Low discharge and poorly oxygenated water moving through the re-regulation dam into the lower Salt River is also a concern. A surface water intake was recently constructed at the re-regulation dam so that oxygenated surface water would pass through the dam instead of bottom water with little dissolved oxygen. A minimum of 50 cfs is released through the dam to maintain downstream flows and adequate water quality. Maximum discharge through the re-regulation dam is 6,000 cfs from April to November (growing season), but during the winter months it may be as much as 12,000 cfs (D. Foss, U.S. Army Corps of Engineers, personal communication). Discharges are significantly reduced, no more than 2,500 cfs, when the Mississippi River is at flood stage.

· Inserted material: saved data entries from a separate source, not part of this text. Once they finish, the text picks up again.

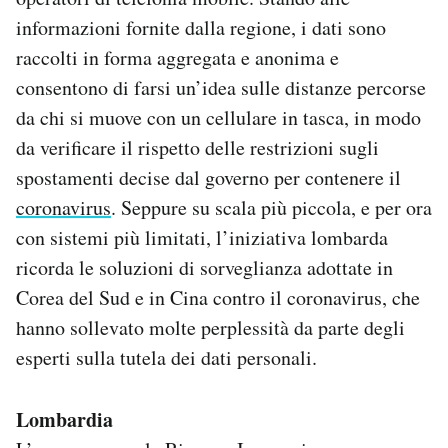
Notifiche mobile
informazioni fornite dalla regione, i dati sono
Regala il Post
raccolti in forma aggregata e anonima e
Hai bisogno di aiuto?
consentono di farsi un’idea sulle distanze percorse
Esci
da chi si muove con un cellulare in tasca, in modo
da verificare il rispetto delle restrizioni sugli
spostamenti decise dal governo per contenere il
coronavirus
. Seppure su scala più piccola, e per ora
con sistemi più limitati, l’iniziativa lombarda
ricorda le soluzioni di sorveglianza adottate in
Corea del Sud e in Cina contro il coronavirus, che
hanno sollevato molte perplessità da parte degli
esperti sulla tutela dei dati personali.
Lombardia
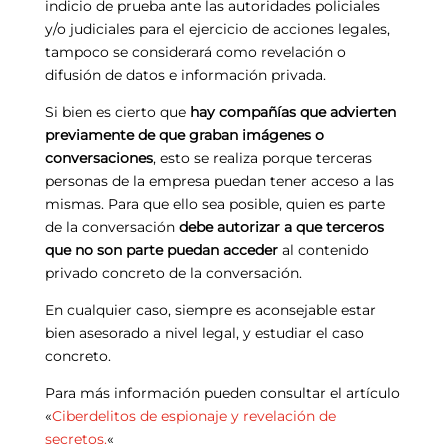
indicio de prueba ante las autoridades policiales
y/o judiciales para el ejercicio de acciones legales,
tampoco se considerará como revelación o
difusión de datos e información privada.
Si bien es cierto que
hay compañías que advierten
previamente de que graban imágenes o
conversaciones
, esto se realiza porque terceras
personas de la empresa puedan tener acceso a las
mismas. Para que ello sea posible, quien es parte
de la conversación
debe autorizar a que terceros
que no son parte puedan acceder
al contenido
privado concreto de la conversación.
En cualquier caso, siempre es aconsejable estar
bien asesorado a nivel legal, y estudiar el caso
concreto.
Para más información pueden consultar el artículo
«
Ciberdelitos de espionaje y revelación de
secretos.
«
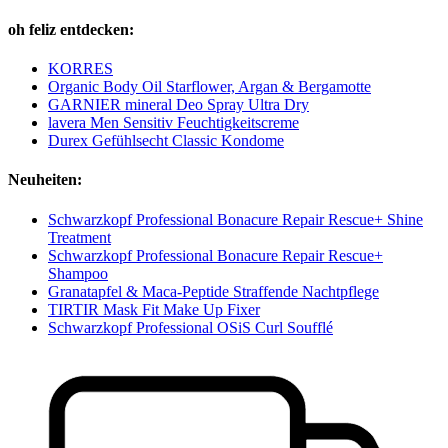
oh feliz entdecken:
KORRES
Organic Body Oil Starflower, Argan & Bergamotte
GARNIER mineral Deo Spray Ultra Dry
lavera Men Sensitiv Feuchtigkeitscreme
Durex Gefühlsecht Classic Kondome
Neuheiten:
Schwarzkopf Professional Bonacure Repair Rescue+ Shine
Treatment
Schwarzkopf Professional Bonacure Repair Rescue+
Shampoo
Granatapfel & Maca-Peptide Straffende Nachtpflege
TIRTIR Mask Fit Make Up Fixer
Schwarzkopf Professional OSiS Curl Soufflé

I used the Indicators of Hydrologic Alteration (IHA) and Range of Variability Approach (RVA) to closely examine how Clarence Cannon Dam has altered streamflows in the lower Salt River (Richter et al. 1996, Richter et al. 1997). This method assumes that natural variation in hydrologic regimes is necessary to sustain native biodiversity and function of aquatic ecosystems. The IHA uses daily discharges to compute measures of central tendency (mean or median) and dispersion (standard deviation or percentiles) for each of 33 hydrologic parameters for each year in a data series, i.e., one set for the pre-dam period and one for the post-dam period (). The RVA uses the pre-impact values to establish a natural range of variation for each parameter. Post-impact means or medians can then be compared to the RVA target ranges to determine which parameters have been significantly altered (fall outside the natural range of variation). I chose parametric procedures to describe each parameter for the Salt River at New London. Because construction of Clarence Cannon Dam began in November 1970, the pre-impact period was set as 1923 - 1970. The post-impact period was defined as 1983 - 1996. RVA target ranges were computed from the pre-dam means + or - one standard deviation unless targets fell outside of the pre-dam data range. When this occurred, the 25th or 75th percentile was used to set the lower or upper limit, whichever fell outside of the data range.

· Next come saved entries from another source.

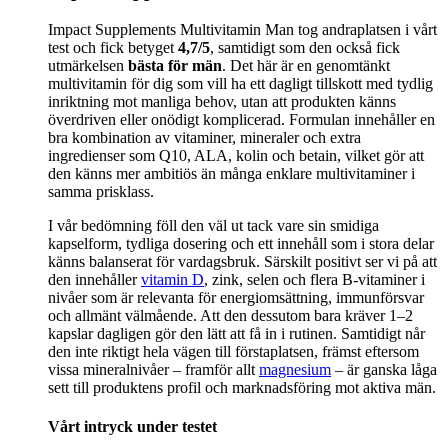
Impact Supplements Multivitamin Man tog andraplatsen i vårt
test och fick betyget
4,7/5
, samtidigt som den också fick
utmärkelsen
bästa för män
. Det här är en genomtänkt
multivitamin för dig som vill ha ett dagligt tillskott med tydlig
inriktning mot manliga behov, utan att produkten känns
överdriven eller onödigt komplicerad. Formulan innehåller en
bra kombination av vitaminer, mineraler och extra
ingredienser som Q10, ALA, kolin och betain, vilket gör att
den känns mer ambitiös än många enklare multivitaminer i
samma prisklass.
I vår bedömning föll den väl ut tack vare sin smidiga
kapselform, tydliga dosering och ett innehåll som i stora delar
känns balanserat för vardagsbruk. Särskilt positivt ser vi på att
den innehåller
vitamin D
, zink, selen och flera B-vitaminer i
nivåer som är relevanta för energiomsättning, immunförsvar
och allmänt välmående. Att den dessutom bara kräver 1–2
kapslar dagligen gör den lätt att få in i rutinen. Samtidigt når
den inte riktigt hela vägen till förstaplatsen, främst eftersom
vissa mineralnivåer – framför allt
magnesium
– är ganska låga
sett till produktens profil och marknadsföring mot aktiva män.
Vårt intryck under testet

Based on 48 years of pre-dam and 14 years of post-dam data, mean annual flow was higher during the post-dam period (2,077 cfs compared to 1626 cfs), indicating more precipitation and/or run-off during the last 14 years. However, the coefficient of variation was lower from the post-dam period (1.5) than from the pre-dam period (2.6). The means of ten of the 33 flow parameters from the post-dam period were outside the RVA target ranges. Post-dam means for 21 of the 33 parameters were outside the RVA target ranges in at least 4 of the post-dam years (>30%), and means of 12 parameters were outside target ranges in at least half of the post-dam years (>50%).
Primarily due to the construction of Mark Twain Lake, Bachant et al. (1982) projected that the recreational value of the Salt River basin would increase from a statewide ranking of 19 to a ranking of 12 (out of 38 basins evaluated).